The Regina Manifesto was the programme of the Co-operative Commonwealth Federation (CCF) and was adopted at the first national convention of the CCF held in Regina, Saskatchewan, in 1933.[1] The primary[citation needed] goal of the Regina Manifesto was to eradicate the system of capitalism[2] and replace it with a planned socialist economy.[3] The CCF was a Canadian democratic socialist party founded in 1932 by farmers, workers, and socialist groups against the backdrop of the Great Depression.[4]

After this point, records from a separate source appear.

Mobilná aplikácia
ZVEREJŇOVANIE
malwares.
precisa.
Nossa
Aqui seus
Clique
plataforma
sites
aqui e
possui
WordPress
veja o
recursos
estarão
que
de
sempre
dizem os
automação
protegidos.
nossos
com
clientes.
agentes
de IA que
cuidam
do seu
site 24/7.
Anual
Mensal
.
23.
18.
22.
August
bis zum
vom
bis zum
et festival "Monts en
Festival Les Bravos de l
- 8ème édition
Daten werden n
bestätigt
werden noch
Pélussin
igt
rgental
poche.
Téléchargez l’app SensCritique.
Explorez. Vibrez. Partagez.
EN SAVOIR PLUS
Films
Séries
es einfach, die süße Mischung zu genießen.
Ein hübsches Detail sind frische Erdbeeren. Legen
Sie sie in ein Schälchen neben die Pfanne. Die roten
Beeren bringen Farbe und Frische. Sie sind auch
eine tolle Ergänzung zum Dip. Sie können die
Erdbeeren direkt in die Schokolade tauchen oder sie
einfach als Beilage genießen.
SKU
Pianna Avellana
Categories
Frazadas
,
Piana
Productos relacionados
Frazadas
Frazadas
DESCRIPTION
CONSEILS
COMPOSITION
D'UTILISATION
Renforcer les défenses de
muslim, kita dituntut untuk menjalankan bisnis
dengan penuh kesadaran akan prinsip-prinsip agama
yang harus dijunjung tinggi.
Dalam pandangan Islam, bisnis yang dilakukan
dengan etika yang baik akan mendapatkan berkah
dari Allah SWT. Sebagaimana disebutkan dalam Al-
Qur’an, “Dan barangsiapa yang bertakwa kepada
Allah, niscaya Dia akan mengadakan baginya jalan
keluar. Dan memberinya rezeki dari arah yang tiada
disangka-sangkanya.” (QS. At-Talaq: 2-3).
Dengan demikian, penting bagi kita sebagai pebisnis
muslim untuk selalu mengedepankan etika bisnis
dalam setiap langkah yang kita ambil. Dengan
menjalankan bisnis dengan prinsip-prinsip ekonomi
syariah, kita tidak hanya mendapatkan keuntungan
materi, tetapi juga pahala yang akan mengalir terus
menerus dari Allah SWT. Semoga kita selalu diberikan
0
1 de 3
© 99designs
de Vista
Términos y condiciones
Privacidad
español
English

The manifesto was largely written by members of the League for Social Reconstruction, particularly Frank Underhill[5] and F. R. Scott,[6][7] and called for "a planned and socialized economy in which our natural resources and principal means of production and distribution are owned, controlled and operated by the people."[8] Specifically it called for the nationalization of transportation, communications, electrical power and other services.[9] It called for a planned economy and a national banking system that would be "removed from the control of private profit-seeking interests."[10] It advocated the ability to organize in trade unions and called for a National Labour Code "to secure for the worker maximum income and leisure, insurance covering illness, accident, old age, and unemployment".[11] The Regina Manifesto proposed social service programs such as publicly funded health care, supported peace, promoted co-operative enterprises,[12] and vowed that "No C.C.F. Government will rest content until it has eradicated capitalism and put into operation the full programme of socialized planning which will lead to the establishment in Canada of the Cooperative Commonwealth."[13]
The Regina Manifesto remained the CCF's official programme until 1956 when, in the face of the strong anti-communist sentiment of the Cold War, it was replaced by the more moderate Winnipeg Declaration[14] which substituted Keynesian economics for socialist remedies.